Excerpt provided →
____
# How much power is too much?



## Blainetsuds (Feb 12, 2013)

I would like to purchase 1 of Emotiva's new 3 channel amps, when available. My towers are 275 watts, Polk TSi 500S and center is 200 watts,Polk CSi A6 So depending on what will be available wattage wise per channel. I would like to try and future proof for speaker upgrades in future. How much wattage can I push to present speakers with out much risk of damage?
>


----------



## Talley (Dec 8, 2010)

You can buy 1,000w monoblocks for each speaker and be fine. Just don't go beyond their limitations. (play too loud).


----------



## Blainetsuds (Feb 12, 2013)

How loud is too loud ?


----------



## jrfan (Feb 21, 2016)

I would stay under your center maybe 180 but do you need that much power.


----------



## Blainetsuds (Feb 12, 2013)

That is funny my wife said the same thing. I was thinking ahead to possible speaker upgrades. Which may have higher watt ratings.


----------



## chashint (Jan 12, 2011)

What other equipment do you already own?


----------



## Savjac (Apr 17, 2008)

Talley is correct, you can have any highly rated, high power amp you wish as long as you don't listen too loud and destroy the speakers themselves. As far as what is too loud ? I think your ears should tell you this.
____
Instruction →
Answer these from the forum thread on amplifier power above:
1. What wattage ratings are given for the towers and the center speaker?
2. What figure does jrfan suggest staying under?
3. According to Savjac, what should tell you when the volume is too loud?
____
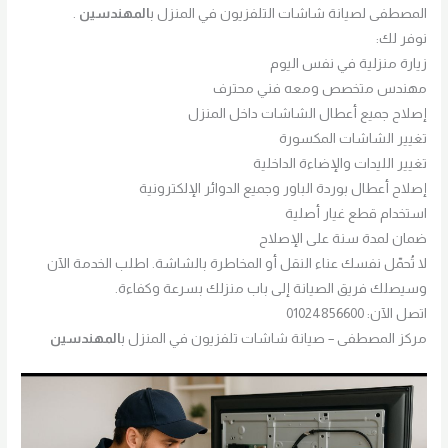
المصطفى لصيانة شاشات التلفزيون في المنزل ب
المهندسين
.
نوفر لك:
زيارة منزلية في نفس اليوم
مهندس متخصص ومعه فني محترف
إصلاح جميع أعطال الشاشات داخل المنزل
تغيير الشاشات المكسورة
تغيير الليدات والإضاءة الداخلية
إصلاح أعطال بوردة الباور وجميع الدوائر الإلكترونية
استخدام قطع غيار أصلية
ضمان لمدة سنة على الإصلاح
لا تُحمّل نفسك عناء النقل أو المخاطرة بالشاشة. اطلب الخدمة الآن
وسيصلك فريق الصيانة إلى باب منزلك بسرعة وكفاءة.
اتصل الآن: 01024856600
مركز المصطفى – صيانة شاشات تلفزيون في المنزل ب
المهندسين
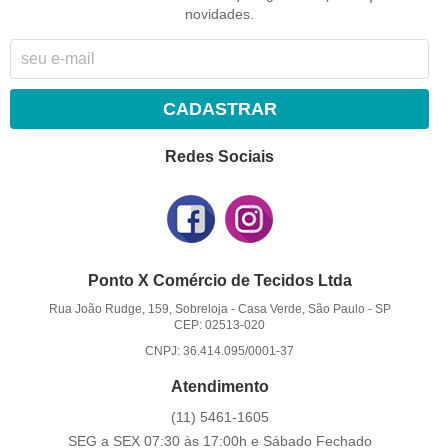
novidades.
CADASTRAR
Redes Sociais
Ponto X Comércio de Tecidos Ltda
Rua João Rudge, 159, Sobreloja
-
Casa Verde, São Paulo
-
SP
CEP: 02513-020
CNPJ: 36.414.095/0001-37
Atendimento
(11)
5461-1605
SEG a SEX 07:30 às 17:00h e Sábado Fechado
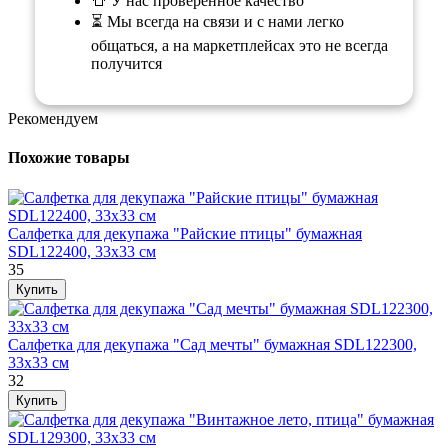
👕 У нас проверенное качество
⏳ Мы всегда на связи и с нами легко
общаться, а на маркетплейсах это не всегда
получится
Рекомендуем
Похожие товары
Салфетка для декупажа "Райские птицы" бумажная
SDL122400, 33х33 см
35
Салфетка для декупажа "Сад мечты" бумажная SDL122300,
33х33 см
32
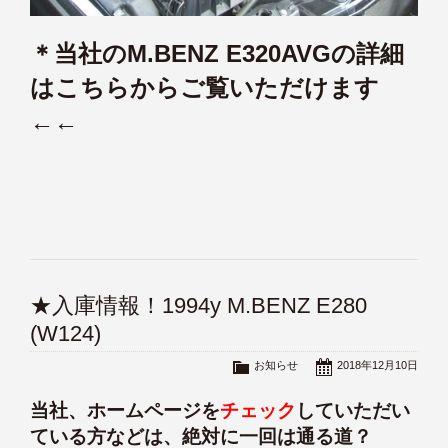
＊
当社のM.BENZ E320AVGの詳細
はこちらからご覧いただけます
←←
★入庫情報！1994y M.BENZ E280
(W124)
お知らせ
2018年12月10日
当社、ホームページを
チェック
していただい
ている方などは、絶対に一回は通る道？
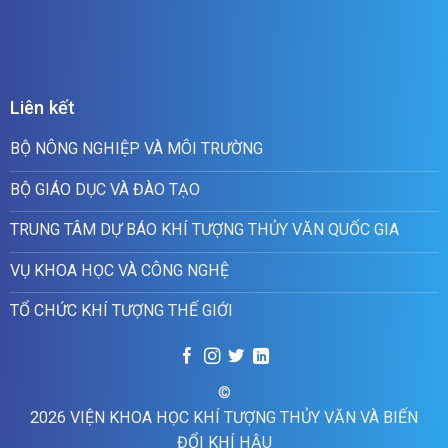
Liên kết
BỘ NÔNG NGHIỆP VÀ MÔI TRƯỜNG
BỘ GIÁO DỤC VÀ ĐÀO TẠO
TRUNG TÂM DỰ BÁO KHÍ TƯỢNG THỦY VĂN QUỐC GIA
VỤ KHOA HỌC VÀ CÔNG NGHỆ
TỔ CHỨC KHÍ TƯỢNG THẾ GIỚI
©
2026 VIỆN KHOA HỌC KHÍ TƯỢNG THỦY VĂN VÀ BIẾN
ĐỔI KHÍ HẬU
____
Result of the task →
1. The towers are 275 watts and the center is 200 watts.
2. Maybe 180.
3. Your ears.